I've been asked to present an alternate schema. My first thought was
to normalize the 5 tables into 1 with a source andI could just include
the source in the ORDER BY of queries to get the preferred source.
But then I thought since each source could have 30Million rows maybe I
would loose performance over the existing schema. So, could somebody
point me towards a reference source that may cover this type of
topic? Of course, any opinions (on this issue) would be appreciated
as well.
Thanks,
David
I am giving a try and I do not know how it works.. but here I go..
Create a View combining all different Tables and do a query on the view for
your search data. Does this makes any sense?
--
Srinivas Nadella
Sr. App Analyst - Hyderabad
India
Something ike this? Cram all the data that you have into staging
table
CREATE TABLE Foobar
(foo_key INTEGER NOT NULL,
source_nbr INTEGER NOT NULL
CHECK (source_nbr BETWEEN 1 AND 5),
PRIMARY KEY (foo_key, source_nbr),
etc.);
Assuming sources are ranks from 1 to 5, pull out the most trusted for
each key
SELECT foo_key, etc.
FROM Foobar AS F1
WHERE source_nbr =
(SELECT MIN(source_nbr)
FROM Foobar AS F2
WHERE F1.foo_key = F2.foo_key);
This is the best we can do without more specs.

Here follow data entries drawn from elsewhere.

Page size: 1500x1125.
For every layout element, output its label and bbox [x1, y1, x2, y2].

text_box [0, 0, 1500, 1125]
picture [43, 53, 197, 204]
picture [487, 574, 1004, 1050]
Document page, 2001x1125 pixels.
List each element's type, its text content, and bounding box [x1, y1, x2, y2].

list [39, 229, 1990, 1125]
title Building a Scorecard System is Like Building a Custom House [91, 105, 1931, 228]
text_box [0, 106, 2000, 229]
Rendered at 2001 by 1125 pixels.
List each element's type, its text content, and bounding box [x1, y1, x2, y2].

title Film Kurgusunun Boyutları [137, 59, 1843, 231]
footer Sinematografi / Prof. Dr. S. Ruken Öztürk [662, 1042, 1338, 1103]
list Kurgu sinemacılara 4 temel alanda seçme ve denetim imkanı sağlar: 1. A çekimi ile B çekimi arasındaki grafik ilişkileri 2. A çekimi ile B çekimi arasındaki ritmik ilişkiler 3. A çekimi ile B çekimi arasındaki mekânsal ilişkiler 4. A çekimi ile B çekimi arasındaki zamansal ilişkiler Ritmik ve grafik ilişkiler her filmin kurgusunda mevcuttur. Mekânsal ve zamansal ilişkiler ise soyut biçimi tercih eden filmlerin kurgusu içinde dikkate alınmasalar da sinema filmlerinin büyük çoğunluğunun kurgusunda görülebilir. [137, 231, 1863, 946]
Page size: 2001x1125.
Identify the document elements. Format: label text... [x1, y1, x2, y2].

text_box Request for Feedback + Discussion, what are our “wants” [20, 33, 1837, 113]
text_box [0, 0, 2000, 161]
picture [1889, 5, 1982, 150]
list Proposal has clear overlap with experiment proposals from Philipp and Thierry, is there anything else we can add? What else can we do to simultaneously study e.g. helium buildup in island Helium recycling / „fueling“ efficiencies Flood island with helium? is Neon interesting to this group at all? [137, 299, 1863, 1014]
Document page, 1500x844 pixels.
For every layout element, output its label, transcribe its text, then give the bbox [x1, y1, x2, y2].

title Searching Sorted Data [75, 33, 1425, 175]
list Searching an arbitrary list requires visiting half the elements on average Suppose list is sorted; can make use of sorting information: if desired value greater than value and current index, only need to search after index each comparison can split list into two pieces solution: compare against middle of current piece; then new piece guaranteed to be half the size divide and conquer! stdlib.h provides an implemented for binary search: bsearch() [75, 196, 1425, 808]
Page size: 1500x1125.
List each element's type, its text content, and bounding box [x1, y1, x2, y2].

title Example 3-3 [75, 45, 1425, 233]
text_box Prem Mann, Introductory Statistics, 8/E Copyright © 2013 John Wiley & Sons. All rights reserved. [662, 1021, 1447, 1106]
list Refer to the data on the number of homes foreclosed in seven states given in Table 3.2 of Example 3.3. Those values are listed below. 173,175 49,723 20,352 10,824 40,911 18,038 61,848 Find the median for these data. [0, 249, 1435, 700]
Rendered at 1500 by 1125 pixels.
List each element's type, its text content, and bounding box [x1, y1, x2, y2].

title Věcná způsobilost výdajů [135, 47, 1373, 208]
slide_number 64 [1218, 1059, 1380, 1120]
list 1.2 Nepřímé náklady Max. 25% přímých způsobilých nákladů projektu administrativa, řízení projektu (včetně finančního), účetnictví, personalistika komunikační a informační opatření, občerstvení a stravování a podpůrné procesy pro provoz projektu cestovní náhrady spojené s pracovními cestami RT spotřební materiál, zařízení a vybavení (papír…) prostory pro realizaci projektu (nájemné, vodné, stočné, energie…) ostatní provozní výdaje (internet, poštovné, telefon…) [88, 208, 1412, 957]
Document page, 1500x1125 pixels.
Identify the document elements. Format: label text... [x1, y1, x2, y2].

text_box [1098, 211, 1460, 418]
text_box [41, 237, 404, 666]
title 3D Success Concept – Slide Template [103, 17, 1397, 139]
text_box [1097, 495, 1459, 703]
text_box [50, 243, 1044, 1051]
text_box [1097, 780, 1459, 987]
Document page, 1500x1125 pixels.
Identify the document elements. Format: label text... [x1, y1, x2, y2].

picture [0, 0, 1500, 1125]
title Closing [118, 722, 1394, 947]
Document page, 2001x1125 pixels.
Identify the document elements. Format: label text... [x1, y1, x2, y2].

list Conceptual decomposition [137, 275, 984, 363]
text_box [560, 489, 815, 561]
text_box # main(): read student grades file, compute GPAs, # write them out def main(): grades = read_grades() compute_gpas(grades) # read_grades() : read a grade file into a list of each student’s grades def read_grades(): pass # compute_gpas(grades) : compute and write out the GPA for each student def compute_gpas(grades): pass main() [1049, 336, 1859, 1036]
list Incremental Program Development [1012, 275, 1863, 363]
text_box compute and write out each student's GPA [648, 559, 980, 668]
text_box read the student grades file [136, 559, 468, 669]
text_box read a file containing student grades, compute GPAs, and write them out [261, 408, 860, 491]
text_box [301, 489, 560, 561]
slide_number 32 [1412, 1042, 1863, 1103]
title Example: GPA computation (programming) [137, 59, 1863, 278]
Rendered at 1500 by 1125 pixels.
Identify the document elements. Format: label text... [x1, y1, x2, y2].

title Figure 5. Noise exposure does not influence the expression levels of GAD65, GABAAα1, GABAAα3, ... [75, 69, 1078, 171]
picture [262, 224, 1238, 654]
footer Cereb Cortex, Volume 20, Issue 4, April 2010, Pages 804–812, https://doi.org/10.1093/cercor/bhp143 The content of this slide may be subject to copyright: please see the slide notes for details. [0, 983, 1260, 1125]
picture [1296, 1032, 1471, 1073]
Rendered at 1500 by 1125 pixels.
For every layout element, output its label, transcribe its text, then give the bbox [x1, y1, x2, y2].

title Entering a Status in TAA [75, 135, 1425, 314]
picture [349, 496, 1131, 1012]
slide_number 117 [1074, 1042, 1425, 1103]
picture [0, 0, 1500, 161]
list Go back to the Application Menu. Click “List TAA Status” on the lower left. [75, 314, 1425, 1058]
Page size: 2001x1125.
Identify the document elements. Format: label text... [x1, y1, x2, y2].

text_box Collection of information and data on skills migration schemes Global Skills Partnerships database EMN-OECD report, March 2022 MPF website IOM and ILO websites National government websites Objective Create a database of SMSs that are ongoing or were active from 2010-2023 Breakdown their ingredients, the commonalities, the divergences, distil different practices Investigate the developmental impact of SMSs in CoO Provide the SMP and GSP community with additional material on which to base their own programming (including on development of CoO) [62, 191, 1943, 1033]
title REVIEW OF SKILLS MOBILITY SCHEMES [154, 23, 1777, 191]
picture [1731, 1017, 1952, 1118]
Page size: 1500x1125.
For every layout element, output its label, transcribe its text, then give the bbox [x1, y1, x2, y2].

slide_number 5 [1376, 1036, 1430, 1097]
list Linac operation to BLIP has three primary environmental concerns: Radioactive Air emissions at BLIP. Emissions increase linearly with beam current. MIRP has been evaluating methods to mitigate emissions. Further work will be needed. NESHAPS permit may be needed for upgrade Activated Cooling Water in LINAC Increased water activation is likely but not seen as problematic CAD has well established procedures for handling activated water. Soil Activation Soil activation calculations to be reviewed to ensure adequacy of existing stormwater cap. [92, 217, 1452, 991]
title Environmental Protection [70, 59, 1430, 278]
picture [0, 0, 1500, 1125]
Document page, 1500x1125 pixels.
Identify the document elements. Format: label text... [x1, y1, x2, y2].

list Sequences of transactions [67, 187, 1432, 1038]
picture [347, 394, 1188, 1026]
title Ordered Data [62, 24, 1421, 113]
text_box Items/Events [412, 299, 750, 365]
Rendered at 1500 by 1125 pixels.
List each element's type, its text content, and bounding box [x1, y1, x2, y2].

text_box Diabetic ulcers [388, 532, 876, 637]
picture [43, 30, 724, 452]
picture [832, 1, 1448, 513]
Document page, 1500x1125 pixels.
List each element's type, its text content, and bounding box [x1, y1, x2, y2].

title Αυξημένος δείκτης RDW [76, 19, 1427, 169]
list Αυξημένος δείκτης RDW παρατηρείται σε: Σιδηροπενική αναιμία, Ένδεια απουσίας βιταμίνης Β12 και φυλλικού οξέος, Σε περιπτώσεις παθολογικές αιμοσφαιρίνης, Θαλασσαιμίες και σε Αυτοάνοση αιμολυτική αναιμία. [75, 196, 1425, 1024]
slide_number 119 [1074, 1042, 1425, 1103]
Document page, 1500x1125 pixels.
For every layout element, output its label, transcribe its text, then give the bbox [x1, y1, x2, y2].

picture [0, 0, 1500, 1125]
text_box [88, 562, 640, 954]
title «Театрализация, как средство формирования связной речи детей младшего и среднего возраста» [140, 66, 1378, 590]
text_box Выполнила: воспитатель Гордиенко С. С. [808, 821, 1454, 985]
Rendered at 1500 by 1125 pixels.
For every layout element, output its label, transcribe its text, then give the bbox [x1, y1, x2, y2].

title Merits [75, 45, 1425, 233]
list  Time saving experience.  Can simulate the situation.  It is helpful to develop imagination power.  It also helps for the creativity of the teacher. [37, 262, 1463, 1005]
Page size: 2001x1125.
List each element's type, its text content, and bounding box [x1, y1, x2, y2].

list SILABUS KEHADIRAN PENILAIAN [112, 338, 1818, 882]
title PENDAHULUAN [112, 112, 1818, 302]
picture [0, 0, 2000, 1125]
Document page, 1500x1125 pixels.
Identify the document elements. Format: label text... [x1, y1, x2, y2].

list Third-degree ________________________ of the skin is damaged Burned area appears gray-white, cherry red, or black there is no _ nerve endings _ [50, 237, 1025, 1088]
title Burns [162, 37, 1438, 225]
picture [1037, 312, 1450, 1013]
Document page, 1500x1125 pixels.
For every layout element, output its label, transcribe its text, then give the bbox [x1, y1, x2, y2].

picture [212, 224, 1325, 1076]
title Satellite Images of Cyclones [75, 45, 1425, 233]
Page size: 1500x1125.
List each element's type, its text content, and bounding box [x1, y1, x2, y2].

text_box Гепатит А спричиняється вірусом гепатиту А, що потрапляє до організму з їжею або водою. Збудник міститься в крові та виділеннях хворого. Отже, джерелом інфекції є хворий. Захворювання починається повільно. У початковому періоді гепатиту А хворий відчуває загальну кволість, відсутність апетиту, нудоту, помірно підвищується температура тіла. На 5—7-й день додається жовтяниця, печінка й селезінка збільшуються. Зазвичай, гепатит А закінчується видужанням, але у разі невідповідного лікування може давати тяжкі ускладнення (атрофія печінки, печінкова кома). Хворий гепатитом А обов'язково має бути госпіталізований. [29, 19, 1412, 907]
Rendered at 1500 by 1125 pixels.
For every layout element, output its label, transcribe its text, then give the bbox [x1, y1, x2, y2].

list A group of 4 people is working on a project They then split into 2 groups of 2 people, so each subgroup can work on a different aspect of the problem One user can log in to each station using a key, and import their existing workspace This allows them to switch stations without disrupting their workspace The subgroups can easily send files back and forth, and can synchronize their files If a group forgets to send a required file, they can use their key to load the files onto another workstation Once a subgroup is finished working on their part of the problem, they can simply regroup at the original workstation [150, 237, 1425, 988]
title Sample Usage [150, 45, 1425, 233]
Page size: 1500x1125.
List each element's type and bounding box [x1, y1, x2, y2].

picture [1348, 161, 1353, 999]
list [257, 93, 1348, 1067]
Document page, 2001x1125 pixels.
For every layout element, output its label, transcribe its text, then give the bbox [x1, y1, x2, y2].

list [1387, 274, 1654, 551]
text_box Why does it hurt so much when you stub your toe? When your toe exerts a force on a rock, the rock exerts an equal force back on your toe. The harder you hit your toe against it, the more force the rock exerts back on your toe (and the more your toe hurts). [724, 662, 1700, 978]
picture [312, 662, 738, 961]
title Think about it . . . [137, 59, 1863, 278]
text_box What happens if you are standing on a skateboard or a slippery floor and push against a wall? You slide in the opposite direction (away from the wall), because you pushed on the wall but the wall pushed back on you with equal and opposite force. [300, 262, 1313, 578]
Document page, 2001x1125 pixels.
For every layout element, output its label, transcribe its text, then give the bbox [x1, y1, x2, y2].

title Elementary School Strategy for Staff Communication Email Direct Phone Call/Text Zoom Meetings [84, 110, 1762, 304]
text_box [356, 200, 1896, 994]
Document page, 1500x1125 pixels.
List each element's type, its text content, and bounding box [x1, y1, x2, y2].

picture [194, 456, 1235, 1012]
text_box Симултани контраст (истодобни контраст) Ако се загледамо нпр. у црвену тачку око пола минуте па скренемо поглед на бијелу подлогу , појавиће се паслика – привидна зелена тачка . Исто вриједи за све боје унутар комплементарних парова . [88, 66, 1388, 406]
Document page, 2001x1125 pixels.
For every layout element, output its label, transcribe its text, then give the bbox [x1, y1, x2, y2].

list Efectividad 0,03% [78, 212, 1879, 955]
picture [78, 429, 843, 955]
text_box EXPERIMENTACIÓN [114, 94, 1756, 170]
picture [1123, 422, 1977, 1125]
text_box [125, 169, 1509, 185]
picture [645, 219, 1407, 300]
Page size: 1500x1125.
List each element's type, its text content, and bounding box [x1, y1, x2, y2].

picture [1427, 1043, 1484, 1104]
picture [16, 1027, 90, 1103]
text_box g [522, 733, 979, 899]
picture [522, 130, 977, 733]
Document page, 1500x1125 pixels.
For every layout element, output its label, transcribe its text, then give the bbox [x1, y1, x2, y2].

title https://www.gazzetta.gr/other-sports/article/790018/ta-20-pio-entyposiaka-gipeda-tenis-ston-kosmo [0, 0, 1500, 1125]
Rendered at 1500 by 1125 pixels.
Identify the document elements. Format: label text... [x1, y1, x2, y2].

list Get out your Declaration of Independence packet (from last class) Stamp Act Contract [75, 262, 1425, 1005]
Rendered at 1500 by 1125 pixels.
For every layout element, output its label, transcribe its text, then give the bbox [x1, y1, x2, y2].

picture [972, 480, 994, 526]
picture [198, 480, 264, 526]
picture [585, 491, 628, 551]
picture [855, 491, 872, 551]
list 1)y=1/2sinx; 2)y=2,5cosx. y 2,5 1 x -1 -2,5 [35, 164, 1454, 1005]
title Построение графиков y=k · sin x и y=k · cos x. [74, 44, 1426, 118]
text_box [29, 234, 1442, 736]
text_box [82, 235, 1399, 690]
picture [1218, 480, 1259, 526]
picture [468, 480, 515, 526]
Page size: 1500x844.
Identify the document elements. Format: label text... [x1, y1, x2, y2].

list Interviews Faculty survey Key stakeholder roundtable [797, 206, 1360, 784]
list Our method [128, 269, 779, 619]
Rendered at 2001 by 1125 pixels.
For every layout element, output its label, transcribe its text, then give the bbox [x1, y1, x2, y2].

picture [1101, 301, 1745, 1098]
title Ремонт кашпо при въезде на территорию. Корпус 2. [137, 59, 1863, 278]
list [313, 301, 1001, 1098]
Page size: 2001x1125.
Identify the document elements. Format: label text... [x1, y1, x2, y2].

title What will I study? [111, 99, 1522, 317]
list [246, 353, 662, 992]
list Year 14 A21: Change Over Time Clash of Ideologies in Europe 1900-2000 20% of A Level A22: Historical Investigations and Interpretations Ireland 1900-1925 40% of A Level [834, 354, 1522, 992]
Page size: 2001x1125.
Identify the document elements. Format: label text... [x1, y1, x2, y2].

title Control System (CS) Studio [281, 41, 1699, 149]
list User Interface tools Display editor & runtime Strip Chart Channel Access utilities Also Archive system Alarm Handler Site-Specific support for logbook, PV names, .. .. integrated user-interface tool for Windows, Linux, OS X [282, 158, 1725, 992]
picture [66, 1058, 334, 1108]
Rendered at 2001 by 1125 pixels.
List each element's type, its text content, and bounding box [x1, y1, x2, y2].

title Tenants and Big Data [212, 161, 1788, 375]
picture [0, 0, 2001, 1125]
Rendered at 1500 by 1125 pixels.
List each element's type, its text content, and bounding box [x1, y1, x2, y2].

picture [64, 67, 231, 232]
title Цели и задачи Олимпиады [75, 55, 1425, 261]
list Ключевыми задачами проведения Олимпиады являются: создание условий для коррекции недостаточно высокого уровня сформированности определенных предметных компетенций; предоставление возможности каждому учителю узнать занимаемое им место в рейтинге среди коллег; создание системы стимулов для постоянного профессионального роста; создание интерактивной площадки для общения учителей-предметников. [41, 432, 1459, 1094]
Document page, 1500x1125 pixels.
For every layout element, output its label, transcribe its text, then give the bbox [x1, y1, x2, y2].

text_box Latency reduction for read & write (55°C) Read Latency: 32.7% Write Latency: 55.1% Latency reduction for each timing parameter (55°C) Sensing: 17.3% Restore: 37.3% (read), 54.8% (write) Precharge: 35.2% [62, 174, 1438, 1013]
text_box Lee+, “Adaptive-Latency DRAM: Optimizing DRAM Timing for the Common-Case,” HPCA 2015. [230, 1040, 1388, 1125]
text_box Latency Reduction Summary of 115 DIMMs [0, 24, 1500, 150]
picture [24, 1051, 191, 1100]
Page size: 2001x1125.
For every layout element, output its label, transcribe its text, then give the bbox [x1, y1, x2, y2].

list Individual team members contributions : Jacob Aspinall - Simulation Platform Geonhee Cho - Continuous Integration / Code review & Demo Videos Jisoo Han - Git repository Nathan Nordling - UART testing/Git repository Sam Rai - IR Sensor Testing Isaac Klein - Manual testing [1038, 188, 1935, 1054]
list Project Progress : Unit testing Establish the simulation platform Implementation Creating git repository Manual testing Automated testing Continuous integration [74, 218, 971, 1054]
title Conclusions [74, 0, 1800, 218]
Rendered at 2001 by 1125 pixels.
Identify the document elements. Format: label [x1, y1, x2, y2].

Thank you Mr. Celko, that is similar to (and probably better than)
what I was thinking, although I would appreciate it if you could point
me to some reference source that may examine the performance
differences between the 5 table/join/coalesce solution they are using
and 1 large table.
As far as more specs, it is a financial services company and the
sources are bloomberg, s&p, etc. Storing data for asset backed
securities so more than simply ticker and price. Current tables have
150+ columns.
I would have posted current DDL but it would just make you cry. No
foriegn keys, IDENTITY primary keys, stores computed columns in
tables, stores a column that is a concatination of computed columns,
bleh.
David